Task statement:
Restate the records underneath, keeping each one exactly the same.

Supplied entries:
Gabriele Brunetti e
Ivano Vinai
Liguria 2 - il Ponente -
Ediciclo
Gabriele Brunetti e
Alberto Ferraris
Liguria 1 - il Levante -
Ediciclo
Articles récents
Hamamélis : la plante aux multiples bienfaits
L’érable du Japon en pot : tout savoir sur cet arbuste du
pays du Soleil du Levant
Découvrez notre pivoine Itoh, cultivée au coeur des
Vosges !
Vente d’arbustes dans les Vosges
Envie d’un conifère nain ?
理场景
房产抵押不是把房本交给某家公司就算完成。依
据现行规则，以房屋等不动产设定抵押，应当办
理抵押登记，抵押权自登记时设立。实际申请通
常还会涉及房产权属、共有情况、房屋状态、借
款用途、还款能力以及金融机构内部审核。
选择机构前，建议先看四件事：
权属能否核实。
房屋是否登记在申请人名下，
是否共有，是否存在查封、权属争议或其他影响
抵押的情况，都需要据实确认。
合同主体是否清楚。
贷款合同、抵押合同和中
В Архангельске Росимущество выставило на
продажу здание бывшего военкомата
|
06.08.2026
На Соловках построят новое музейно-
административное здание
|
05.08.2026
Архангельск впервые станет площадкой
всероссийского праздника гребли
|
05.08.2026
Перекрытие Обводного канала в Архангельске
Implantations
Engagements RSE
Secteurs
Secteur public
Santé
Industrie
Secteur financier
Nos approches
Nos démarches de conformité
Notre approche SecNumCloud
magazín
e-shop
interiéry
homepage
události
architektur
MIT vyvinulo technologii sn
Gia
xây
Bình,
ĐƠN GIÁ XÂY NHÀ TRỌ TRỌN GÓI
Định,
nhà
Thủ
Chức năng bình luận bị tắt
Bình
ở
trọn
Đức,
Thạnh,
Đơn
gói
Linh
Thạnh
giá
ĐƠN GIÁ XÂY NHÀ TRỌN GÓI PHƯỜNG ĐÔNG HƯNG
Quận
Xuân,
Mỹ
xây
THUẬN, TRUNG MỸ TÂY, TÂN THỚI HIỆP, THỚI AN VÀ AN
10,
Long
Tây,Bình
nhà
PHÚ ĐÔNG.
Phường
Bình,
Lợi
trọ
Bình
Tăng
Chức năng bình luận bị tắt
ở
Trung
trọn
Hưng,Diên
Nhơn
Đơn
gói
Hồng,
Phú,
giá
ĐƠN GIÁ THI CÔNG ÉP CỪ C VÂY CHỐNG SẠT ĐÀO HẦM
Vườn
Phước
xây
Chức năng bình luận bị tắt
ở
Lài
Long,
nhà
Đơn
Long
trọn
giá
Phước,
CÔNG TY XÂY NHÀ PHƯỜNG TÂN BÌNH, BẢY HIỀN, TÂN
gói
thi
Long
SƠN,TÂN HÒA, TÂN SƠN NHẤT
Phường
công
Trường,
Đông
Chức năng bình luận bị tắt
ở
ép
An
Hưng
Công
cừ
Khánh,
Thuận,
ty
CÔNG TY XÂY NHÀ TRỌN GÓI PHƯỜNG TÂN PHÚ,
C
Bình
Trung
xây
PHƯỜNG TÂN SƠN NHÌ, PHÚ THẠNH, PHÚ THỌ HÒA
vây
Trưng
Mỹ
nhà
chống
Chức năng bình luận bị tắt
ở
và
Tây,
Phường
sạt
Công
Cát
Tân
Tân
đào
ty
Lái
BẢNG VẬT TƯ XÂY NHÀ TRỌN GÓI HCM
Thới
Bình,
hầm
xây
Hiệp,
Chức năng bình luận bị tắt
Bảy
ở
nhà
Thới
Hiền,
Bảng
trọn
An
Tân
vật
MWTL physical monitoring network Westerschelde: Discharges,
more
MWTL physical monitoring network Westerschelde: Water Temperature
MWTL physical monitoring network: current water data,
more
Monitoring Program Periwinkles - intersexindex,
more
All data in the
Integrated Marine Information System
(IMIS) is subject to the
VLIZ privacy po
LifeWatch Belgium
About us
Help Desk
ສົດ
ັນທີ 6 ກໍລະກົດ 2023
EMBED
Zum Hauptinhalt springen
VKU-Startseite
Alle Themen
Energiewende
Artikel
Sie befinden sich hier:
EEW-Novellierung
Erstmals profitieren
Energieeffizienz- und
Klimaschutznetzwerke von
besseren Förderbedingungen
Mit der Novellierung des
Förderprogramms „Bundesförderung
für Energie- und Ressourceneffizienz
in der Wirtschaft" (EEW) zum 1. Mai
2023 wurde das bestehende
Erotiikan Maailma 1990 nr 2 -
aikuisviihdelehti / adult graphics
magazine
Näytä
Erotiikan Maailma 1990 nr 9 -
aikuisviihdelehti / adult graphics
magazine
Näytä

Exercise answer:
Gabriele Brunetti e
Ivano Vinai
Liguria 2 - il Ponente -
Ediciclo
Gabriele Brunetti e
Alberto Ferraris
Liguria 1 - il Levante -
Ediciclo
Articles récents
Hamamélis : la plante aux multiples bienfaits
L’érable du Japon en pot : tout savoir sur cet arbuste du
pays du Soleil du Levant
Découvrez notre pivoine Itoh, cultivée au coeur des
Vosges !
Vente d’arbustes dans les Vosges
Envie d’un conifère nain ?
理场景
房产抵押不是把房本交给某家公司就算完成。依
据现行规则，以房屋等不动产设定抵押，应当办
理抵押登记，抵押权自登记时设立。实际申请通
常还会涉及房产权属、共有情况、房屋状态、借
款用途、还款能力以及金融机构内部审核。
选择机构前，建议先看四件事：
权属能否核实。
房屋是否登记在申请人名下，
是否共有，是否存在查封、权属争议或其他影响
抵押的情况，都需要据实确认。
合同主体是否清楚。
贷款合同、抵押合同和中
В Архангельске Росимущество выставило на
продажу здание бывшего военкомата
|
06.08.2026
На Соловках построят новое музейно-
административное здание
|
05.08.2026
Архангельск впервые станет площадкой
всероссийского праздника гребли
|
05.08.2026
Перекрытие Обводного канала в Архангельске
Implantations
Engagements RSE
Secteurs
Secteur public
Santé
Industrie
Secteur financier
Nos approches
Nos démarches de conformité
Notre approche SecNumCloud
magazín
e-shop
interiéry
homepage
události
architektur
MIT vyvinulo technologii sn
Gia
xây
Bình,
ĐƠN GIÁ XÂY NHÀ TRỌ TRỌN GÓI
Định,
nhà
Thủ
Chức năng bình luận bị tắt
Bình
ở
trọn
Đức,
Thạnh,
Đơn
gói
Linh
Thạnh
giá
ĐƠN GIÁ XÂY NHÀ TRỌN GÓI PHƯỜNG ĐÔNG HƯNG
Quận
Xuân,
Mỹ
xây
THUẬN, TRUNG MỸ TÂY, TÂN THỚI HIỆP, THỚI AN VÀ AN
10,
Long
Tây,Bình
nhà
PHÚ ĐÔNG.
Phường
Bình,
Lợi
trọ
Bình
Tăng
Chức năng bình luận bị tắt
ở
Trung
trọn
Hưng,Diên
Nhơn
Đơn
gói
Hồng,
Phú,
giá
ĐƠN GIÁ THI CÔNG ÉP CỪ C VÂY CHỐNG SẠT ĐÀO HẦM
Vườn
Phước
xây
Chức năng bình luận bị tắt
ở
Lài
Long,
nhà
Đơn
Long
trọn
giá
Phước,
CÔNG TY XÂY NHÀ PHƯỜNG TÂN BÌNH, BẢY HIỀN, TÂN
gói
thi
Long
SƠN,TÂN HÒA, TÂN SƠN NHẤT
Phường
công
Trường,
Đông
Chức năng bình luận bị tắt
ở
ép
An
Hưng
Công
cừ
Khánh,
Thuận,
ty
CÔNG TY XÂY NHÀ TRỌN GÓI PHƯỜNG TÂN PHÚ,
C
Bình
Trung
xây
PHƯỜNG TÂN SƠN NHÌ, PHÚ THẠNH, PHÚ THỌ HÒA
vây
Trưng
Mỹ
nhà
chống
Chức năng bình luận bị tắt
ở
và
Tây,
Phường
sạt
Công
Cát
Tân
Tân
đào
ty
Lái
BẢNG VẬT TƯ XÂY NHÀ TRỌN GÓI HCM
Thới
Bình,
hầm
xây
Hiệp,
Chức năng bình luận bị tắt
Bảy
ở
nhà
Thới
Hiền,
Bảng
trọn
An
Tân
vật
MWTL physical monitoring network Westerschelde: Discharges,
more
MWTL physical monitoring network Westerschelde: Water Temperature
MWTL physical monitoring network: current water data,
more
Monitoring Program Periwinkles - intersexindex,
more
All data in the
Integrated Marine Information System
(IMIS) is subject to the
VLIZ privacy po
LifeWatch Belgium
About us
Help Desk
ສົດ
ັນທີ 6 ກໍລະກົດ 2023
EMBED
Zum Hauptinhalt springen
VKU-Startseite
Alle Themen
Energiewende
Artikel
Sie befinden sich hier:
EEW-Novellierung
Erstmals profitieren
Energieeffizienz- und
Klimaschutznetzwerke von
besseren Förderbedingungen
Mit der Novellierung des
Förderprogramms „Bundesförderung
für Energie- und Ressourceneffizienz
in der Wirtschaft" (EEW) zum 1. Mai
2023 wurde das bestehende
Erotiikan Maailma 1990 nr 2 -
aikuisviihdelehti / adult graphics
magazine
Näytä
Erotiikan Maailma 1990 nr 9 -
aikuisviihdelehti / adult graphics
magazine
Näytä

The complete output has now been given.